>> BEGIN Source passage
The OpenTelemetry Collector: Deep Dive

Part 7 of an 8-part series on implementing observability in Java microservices


The OpenTelemetry Collector is the unsung hero of the observability stack. It’s a vendor-neutral proxy that sits between your applications and your backend (Jaeger, Datadog, Prometheus).

[!NOTE] Try It Yourself: The otel-demo directory contains a fully functional collector setup with three microservices. Run docker-compose up to see the collector in action with Jaeger, Prometheus, and Grafana.

Why not send directly?

You can send telemetry directly from your Java app to Jaeger. But what if you want to switch to Datadog later? You’d have to redeploy every single microservice with new credentials and SDK configurations.

With the Collector:

  1. Apps send to Collector (via OTLP).
  2. Collector sends to Jaeger + Datadog + S3.

Your apps never know where the data ends up.

The Architecture: Receivers, Processors, Exporters

The Collector is an ETL (Extract, Transform, Load) pipeline.

graph LR
    App[Java App] -->|OTLP| Receiver
    subgraph Collector
    Receiver --> Processor1[Batch]
    Processor1 --> Processor2[Filter]
    Processor2 --> Processor3[Attributes]
    Processor3 --> Exporter1[Jaeger]
    Processor3 --> Exporter2[Prometheus]
    end
    Exporter1 --> JaegerDB
    Exporter2 --> PromDB

1. Receivers (Input)

How data gets IN.

  • OTLP: The standard OTel protocol (gRPC/HTTP).
  • Jaeger/Zipkin: For legacy apps.
  • Host Metrics: CPU/Memory of the collector host itself.

2. Processors (Transformation)

The magic happens here. Processors run in order.

The Batch Processor (Mandatory)

Buffers telemetry to send in chunks. Drastically reduces network calls.

processors:
  batch:
    timeout: 1s
    send_batch_size: 1024

The Memory Limiter (Safety)

Prevents the Collector from crashing (OOM) if traffic spikes. Always put this first.

processors:
  memory_limiter:
    check_interval: 1s
    limit_mib: 1000        # Soft limit
    spike_limit_mib: 200   # Hard buffer

The Attributes Processor (Scrubbing PII)

Use this to remove sensitive data like passwords or credit cards before they leave your infrastructure.

processors:
  attributes:
    actions:
      - key: db.statement
        action: delete  # Don't log raw SQL queries
      - key: credit_card
        action: hash    # Hash sensitive fields

3. Exporters (Output)
>> END Source passage
>> BEGIN Information supplied
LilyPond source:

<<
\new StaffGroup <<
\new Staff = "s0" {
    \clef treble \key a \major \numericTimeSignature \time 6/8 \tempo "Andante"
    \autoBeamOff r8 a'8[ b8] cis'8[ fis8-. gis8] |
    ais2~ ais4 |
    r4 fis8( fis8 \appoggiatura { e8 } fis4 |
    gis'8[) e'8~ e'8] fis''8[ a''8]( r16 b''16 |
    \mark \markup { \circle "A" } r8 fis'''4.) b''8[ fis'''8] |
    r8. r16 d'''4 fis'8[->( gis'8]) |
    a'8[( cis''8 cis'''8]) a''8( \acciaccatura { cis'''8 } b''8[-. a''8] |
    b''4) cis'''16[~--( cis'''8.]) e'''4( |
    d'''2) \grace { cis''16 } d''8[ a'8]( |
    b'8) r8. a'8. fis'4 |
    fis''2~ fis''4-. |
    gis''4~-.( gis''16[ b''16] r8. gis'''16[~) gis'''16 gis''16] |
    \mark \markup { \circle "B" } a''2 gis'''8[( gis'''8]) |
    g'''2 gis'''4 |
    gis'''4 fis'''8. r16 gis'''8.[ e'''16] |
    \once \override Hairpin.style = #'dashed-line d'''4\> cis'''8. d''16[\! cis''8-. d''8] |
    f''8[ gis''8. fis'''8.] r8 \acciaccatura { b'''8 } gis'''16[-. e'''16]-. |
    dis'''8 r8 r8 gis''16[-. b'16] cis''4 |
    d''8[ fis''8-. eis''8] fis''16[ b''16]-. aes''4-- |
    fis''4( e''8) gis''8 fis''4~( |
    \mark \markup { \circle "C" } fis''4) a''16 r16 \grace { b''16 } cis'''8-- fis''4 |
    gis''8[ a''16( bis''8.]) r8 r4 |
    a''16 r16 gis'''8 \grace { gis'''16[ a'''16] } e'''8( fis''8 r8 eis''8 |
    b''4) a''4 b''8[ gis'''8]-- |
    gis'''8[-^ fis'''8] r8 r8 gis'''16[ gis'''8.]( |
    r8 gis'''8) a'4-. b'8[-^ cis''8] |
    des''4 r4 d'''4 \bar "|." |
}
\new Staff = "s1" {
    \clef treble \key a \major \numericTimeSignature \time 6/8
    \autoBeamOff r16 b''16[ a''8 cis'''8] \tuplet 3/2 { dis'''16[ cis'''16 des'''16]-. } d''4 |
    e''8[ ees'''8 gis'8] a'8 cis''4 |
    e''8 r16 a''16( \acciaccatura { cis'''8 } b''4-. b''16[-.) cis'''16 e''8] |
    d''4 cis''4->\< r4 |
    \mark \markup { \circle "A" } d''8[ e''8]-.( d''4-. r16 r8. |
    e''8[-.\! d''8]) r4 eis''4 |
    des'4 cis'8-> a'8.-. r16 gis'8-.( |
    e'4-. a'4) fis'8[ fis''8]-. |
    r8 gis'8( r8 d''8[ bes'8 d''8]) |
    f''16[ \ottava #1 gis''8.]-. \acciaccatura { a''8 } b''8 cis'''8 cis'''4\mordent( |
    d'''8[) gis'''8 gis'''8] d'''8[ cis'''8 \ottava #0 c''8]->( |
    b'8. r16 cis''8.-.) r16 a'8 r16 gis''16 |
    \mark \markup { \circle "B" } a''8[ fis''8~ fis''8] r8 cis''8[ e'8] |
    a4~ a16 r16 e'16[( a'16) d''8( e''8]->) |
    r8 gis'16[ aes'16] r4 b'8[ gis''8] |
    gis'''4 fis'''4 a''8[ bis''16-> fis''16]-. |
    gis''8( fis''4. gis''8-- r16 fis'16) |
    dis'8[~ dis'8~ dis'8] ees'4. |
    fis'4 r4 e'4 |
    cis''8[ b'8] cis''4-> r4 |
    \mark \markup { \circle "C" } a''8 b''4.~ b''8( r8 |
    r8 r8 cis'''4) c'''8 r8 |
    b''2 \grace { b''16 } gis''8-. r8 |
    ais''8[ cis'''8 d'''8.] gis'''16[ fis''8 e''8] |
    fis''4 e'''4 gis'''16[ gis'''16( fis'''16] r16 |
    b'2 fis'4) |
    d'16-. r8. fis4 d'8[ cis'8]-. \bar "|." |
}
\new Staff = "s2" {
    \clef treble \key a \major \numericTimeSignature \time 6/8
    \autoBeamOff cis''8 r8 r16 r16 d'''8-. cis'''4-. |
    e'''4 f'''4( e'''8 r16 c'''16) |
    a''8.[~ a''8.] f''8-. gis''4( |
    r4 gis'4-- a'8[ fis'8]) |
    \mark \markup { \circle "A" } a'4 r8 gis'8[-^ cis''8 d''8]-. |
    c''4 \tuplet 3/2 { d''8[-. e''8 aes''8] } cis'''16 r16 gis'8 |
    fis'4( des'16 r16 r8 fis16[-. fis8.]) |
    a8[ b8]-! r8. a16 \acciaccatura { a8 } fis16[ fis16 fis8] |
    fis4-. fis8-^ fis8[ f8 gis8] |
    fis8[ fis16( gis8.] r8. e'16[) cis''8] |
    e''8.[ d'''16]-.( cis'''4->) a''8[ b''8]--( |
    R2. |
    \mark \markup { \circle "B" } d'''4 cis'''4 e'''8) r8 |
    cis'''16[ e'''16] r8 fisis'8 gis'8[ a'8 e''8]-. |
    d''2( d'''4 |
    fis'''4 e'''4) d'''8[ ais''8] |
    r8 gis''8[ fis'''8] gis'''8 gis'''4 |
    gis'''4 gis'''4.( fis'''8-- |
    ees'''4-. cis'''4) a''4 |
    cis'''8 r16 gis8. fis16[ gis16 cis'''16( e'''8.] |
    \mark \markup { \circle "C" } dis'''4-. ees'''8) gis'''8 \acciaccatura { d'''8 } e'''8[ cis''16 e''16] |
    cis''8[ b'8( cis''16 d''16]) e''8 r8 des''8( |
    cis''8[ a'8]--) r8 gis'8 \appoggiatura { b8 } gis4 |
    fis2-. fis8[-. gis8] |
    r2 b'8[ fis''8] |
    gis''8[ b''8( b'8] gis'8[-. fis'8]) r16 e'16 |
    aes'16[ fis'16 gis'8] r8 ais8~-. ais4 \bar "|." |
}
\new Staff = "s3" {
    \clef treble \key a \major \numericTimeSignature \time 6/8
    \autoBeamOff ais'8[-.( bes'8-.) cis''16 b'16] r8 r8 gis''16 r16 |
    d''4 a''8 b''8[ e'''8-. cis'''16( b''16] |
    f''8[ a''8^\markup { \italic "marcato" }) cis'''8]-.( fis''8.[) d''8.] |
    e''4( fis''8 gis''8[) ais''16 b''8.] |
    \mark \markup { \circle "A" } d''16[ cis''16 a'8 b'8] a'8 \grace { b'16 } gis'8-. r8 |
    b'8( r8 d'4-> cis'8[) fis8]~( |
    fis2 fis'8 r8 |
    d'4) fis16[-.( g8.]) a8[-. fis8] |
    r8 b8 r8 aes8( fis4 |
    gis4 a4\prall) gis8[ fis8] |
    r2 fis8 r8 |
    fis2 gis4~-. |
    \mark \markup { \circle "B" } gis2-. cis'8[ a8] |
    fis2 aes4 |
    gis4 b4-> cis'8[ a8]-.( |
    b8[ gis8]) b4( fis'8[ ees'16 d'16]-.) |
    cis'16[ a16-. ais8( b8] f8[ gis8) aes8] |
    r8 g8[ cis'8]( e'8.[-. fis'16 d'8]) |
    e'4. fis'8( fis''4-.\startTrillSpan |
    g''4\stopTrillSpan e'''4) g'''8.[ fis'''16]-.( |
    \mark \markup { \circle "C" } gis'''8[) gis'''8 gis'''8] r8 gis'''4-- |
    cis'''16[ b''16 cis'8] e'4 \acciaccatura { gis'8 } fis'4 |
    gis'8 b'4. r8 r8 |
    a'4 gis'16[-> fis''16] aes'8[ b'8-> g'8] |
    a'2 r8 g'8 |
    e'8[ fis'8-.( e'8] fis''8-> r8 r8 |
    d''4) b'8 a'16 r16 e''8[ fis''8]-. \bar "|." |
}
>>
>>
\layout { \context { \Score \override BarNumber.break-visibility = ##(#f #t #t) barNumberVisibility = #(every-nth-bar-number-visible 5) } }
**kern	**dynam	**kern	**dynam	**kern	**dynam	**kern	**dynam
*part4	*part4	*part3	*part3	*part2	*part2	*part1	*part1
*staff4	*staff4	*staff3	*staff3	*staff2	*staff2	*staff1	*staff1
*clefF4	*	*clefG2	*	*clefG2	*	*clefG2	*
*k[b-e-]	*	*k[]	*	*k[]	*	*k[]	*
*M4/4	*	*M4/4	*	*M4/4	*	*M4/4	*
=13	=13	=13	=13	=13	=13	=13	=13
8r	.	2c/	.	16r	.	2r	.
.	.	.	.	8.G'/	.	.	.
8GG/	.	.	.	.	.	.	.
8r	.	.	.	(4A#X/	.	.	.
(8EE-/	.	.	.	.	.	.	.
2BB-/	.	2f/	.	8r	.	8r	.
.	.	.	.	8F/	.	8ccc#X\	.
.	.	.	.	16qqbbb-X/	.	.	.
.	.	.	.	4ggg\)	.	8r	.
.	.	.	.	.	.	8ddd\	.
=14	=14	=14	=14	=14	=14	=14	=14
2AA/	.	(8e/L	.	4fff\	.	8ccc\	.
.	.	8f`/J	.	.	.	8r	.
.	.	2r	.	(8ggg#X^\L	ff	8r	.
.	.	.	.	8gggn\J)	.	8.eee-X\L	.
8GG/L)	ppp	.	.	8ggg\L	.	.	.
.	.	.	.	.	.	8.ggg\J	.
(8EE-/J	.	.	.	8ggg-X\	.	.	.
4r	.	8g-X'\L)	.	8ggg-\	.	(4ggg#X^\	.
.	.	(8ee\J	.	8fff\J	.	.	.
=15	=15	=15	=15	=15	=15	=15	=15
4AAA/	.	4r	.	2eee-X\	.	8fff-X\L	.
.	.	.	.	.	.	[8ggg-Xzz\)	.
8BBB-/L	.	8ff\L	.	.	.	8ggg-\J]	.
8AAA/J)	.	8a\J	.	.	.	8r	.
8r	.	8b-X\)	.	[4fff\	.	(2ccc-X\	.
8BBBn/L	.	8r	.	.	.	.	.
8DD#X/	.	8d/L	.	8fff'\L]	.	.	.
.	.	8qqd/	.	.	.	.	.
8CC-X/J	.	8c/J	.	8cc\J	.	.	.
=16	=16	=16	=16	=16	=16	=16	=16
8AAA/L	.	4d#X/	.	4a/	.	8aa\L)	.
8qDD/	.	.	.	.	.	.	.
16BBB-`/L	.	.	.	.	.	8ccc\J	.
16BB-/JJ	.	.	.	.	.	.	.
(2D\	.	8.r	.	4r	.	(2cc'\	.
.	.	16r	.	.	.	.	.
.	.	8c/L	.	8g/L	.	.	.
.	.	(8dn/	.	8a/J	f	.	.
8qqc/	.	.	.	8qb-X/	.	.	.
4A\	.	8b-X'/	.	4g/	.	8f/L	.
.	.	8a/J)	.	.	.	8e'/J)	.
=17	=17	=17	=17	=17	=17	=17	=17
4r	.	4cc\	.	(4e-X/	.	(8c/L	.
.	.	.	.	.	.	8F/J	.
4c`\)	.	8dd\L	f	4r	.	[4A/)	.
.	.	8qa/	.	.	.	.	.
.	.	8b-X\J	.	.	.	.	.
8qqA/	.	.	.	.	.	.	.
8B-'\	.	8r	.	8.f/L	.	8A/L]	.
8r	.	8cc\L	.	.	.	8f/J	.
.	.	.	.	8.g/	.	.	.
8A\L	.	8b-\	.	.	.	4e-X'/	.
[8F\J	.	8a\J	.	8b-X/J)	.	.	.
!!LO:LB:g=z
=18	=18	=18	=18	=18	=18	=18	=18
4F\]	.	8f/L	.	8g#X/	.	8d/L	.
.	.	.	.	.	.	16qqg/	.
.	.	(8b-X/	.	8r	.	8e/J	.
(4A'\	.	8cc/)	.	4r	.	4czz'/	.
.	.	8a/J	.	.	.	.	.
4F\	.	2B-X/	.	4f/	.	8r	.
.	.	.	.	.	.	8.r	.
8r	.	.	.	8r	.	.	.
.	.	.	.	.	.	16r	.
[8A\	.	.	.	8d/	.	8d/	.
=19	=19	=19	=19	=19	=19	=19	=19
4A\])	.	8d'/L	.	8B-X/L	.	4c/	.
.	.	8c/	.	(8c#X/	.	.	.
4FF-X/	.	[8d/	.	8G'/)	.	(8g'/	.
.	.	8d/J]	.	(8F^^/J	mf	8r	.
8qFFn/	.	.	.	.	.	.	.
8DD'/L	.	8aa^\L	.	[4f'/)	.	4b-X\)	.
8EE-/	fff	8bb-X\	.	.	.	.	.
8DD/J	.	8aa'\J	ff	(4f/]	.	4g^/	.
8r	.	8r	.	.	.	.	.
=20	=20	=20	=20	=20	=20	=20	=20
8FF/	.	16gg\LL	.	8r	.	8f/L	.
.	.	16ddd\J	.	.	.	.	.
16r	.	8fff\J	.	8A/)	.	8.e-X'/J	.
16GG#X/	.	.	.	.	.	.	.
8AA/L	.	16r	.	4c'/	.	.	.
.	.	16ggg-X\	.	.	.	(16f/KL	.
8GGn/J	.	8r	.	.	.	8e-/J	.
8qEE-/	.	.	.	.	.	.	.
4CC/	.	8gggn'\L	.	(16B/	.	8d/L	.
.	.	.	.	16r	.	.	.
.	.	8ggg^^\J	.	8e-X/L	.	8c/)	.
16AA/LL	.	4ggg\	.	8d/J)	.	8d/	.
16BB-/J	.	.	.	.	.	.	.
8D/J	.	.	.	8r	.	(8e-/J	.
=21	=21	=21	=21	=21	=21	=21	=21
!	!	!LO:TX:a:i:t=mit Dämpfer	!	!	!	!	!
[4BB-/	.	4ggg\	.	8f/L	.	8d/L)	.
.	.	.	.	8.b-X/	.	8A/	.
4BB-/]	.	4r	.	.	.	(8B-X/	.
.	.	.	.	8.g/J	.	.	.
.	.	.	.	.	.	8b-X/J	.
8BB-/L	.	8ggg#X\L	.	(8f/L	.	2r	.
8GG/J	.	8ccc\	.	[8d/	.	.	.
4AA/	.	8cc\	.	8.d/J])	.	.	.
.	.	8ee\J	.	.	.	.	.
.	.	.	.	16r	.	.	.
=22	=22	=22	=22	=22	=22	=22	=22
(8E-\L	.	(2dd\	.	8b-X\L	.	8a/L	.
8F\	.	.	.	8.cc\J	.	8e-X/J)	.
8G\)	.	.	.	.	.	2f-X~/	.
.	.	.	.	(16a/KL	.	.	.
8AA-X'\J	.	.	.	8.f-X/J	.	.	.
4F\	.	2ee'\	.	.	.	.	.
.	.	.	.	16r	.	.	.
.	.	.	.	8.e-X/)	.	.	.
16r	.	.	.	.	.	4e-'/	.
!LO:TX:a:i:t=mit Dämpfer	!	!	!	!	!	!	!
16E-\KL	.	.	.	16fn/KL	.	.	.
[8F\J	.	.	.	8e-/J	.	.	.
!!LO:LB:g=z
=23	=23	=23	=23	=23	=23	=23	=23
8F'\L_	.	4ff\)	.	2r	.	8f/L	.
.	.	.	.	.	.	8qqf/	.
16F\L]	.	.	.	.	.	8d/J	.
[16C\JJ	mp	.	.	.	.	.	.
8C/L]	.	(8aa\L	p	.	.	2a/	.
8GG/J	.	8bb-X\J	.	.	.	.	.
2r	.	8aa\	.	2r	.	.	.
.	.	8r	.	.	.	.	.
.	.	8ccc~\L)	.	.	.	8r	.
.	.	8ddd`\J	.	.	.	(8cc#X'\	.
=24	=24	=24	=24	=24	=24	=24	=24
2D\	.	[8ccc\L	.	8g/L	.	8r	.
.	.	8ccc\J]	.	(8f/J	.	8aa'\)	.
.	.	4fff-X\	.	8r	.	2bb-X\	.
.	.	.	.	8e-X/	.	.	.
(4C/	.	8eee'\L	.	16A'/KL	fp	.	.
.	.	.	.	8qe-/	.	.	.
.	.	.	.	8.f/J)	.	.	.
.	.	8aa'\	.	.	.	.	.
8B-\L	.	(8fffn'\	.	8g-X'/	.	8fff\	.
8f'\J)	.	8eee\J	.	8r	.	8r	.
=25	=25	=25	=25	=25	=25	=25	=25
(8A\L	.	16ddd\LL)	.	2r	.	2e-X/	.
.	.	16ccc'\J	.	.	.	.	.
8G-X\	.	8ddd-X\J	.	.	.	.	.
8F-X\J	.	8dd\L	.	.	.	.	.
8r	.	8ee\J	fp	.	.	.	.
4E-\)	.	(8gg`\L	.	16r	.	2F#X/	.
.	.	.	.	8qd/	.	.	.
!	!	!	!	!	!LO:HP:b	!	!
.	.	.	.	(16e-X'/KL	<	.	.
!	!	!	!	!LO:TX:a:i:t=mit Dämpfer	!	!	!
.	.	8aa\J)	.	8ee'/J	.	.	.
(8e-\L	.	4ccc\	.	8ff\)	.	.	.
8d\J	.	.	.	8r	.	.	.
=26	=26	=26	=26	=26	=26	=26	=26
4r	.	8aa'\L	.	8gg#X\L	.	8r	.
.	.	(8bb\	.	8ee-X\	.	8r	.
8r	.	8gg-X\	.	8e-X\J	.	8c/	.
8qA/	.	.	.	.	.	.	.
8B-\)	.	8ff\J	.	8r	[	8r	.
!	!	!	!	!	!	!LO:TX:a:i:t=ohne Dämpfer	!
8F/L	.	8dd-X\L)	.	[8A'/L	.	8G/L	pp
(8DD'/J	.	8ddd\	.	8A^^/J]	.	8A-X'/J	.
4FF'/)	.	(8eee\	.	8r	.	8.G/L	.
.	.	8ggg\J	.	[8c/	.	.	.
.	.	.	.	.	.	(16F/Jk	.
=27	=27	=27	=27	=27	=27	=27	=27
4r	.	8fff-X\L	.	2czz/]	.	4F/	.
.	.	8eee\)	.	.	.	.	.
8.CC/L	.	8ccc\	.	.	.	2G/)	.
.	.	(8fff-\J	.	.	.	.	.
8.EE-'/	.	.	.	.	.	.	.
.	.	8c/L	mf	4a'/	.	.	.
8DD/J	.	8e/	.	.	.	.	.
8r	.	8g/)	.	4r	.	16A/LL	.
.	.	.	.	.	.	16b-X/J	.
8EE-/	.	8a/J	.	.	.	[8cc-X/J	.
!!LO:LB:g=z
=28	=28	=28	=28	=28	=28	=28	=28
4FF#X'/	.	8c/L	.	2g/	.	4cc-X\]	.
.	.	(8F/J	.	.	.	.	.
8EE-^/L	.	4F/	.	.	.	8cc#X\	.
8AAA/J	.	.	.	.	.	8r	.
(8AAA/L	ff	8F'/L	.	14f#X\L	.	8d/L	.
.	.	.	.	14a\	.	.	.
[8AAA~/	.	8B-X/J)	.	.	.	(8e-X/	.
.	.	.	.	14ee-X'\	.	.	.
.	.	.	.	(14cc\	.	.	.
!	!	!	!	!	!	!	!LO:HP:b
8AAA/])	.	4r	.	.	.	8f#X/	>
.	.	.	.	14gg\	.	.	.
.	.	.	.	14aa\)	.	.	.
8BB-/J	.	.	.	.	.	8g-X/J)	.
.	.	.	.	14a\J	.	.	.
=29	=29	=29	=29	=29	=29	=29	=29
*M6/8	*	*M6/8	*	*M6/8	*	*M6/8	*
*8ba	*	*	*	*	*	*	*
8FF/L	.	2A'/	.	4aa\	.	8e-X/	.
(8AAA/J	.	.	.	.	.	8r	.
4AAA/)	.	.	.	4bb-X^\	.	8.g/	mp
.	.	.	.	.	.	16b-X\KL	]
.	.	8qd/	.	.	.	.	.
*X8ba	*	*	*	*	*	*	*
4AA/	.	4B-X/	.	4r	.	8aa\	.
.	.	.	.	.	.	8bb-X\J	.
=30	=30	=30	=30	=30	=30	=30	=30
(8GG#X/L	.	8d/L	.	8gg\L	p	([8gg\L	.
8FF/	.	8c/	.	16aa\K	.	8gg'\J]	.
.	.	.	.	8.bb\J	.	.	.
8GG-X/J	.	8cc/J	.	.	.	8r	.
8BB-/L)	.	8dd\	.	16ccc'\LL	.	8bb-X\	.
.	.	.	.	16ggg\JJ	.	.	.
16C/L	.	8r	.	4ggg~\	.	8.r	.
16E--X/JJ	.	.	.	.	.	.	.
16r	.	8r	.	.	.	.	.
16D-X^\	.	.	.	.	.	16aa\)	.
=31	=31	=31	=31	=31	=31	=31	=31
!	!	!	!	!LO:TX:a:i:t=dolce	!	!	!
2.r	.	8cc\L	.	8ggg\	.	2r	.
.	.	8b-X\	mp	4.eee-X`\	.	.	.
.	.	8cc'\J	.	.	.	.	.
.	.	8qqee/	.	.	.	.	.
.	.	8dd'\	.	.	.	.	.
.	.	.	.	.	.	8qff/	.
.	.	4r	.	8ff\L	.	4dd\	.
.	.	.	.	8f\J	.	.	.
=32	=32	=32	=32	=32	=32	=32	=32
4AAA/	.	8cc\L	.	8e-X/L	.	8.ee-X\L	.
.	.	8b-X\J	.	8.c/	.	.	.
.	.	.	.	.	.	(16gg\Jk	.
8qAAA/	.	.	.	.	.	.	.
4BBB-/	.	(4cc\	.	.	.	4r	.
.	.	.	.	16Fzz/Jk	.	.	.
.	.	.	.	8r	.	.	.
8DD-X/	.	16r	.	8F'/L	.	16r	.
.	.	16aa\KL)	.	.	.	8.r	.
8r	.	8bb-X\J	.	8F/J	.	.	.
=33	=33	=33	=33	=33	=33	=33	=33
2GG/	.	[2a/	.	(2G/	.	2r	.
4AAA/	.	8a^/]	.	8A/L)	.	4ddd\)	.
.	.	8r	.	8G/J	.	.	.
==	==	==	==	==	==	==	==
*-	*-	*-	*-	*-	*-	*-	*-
>> END Information supplied
[Your tasks]
a – From the OpenTelemetry Collector page, please list each processor that has its own subheading under "2. Processors (Transformation)".
b – Carry on writing the OpenTelemetry Collector page from its final heading, "3. Exporters (Output)".

[Responses by task]
a –
- The Batch Processor
- The Memory Limiter
- The Attributes Processor

b –
Where data goes.

  • OTLP: To another collector (load balancing).
  • Prometheus: Exposes a /metrics endpoint for scraping.
  • Logging: Prints to stdout (great for debugging).

The “Gateway” vs “Agent” Pattern

Pattern A: Despair (Direct)

Every app talks to the vendor.

  • Pros: Easy demo.
  • Cons: Security nightmare (API keys in every app).

Pattern B: The Agent (DaemonSet)

One collector on every Kubernetes Node.

  • Pros: Apps talk to localhost. Local caching.
  • Cons: Resource intensive on small clusters.

Pattern C: The Gateway (Deployment)

A centralized cluster of Collectors.

  • Pros: Central management. Scalable.
  • Cons: Single point of failure (run HA replicas!).

Configuration Example

Here is a production-ready config.yaml:

receivers:
  otlp:
    protocols:
      grpc: { endpoint: "0.0.0.0:4317" }
      http: { endpoint: "0.0.0.0:4318" }

processors:
  memory_limiter:
    check_interval: 1s
    limit_mib: 1536
    spike_limit_mib: 512
  batch:
    timeout: 1s
  resourcedetection:
    detectors: [env, system] # Add 'host.name', 'os.type' automatically

exporters:
  otlp/honeycomb:
    endpoint: "api.honeycomb.io:443"
    headers:
      "x-honeycomb-team": "${HONEYCOMB_API_KEY}"
  logging:
    verbosity: detailed

service:
  pipelines:
    traces:
      receivers: [otlp]
      processors: [memory_limiter, resourcedetection, batch]
      exporters: [otlp/honeycomb]

Enter the OpenTelemetry Collector—the central nervous system of your observability pipeline.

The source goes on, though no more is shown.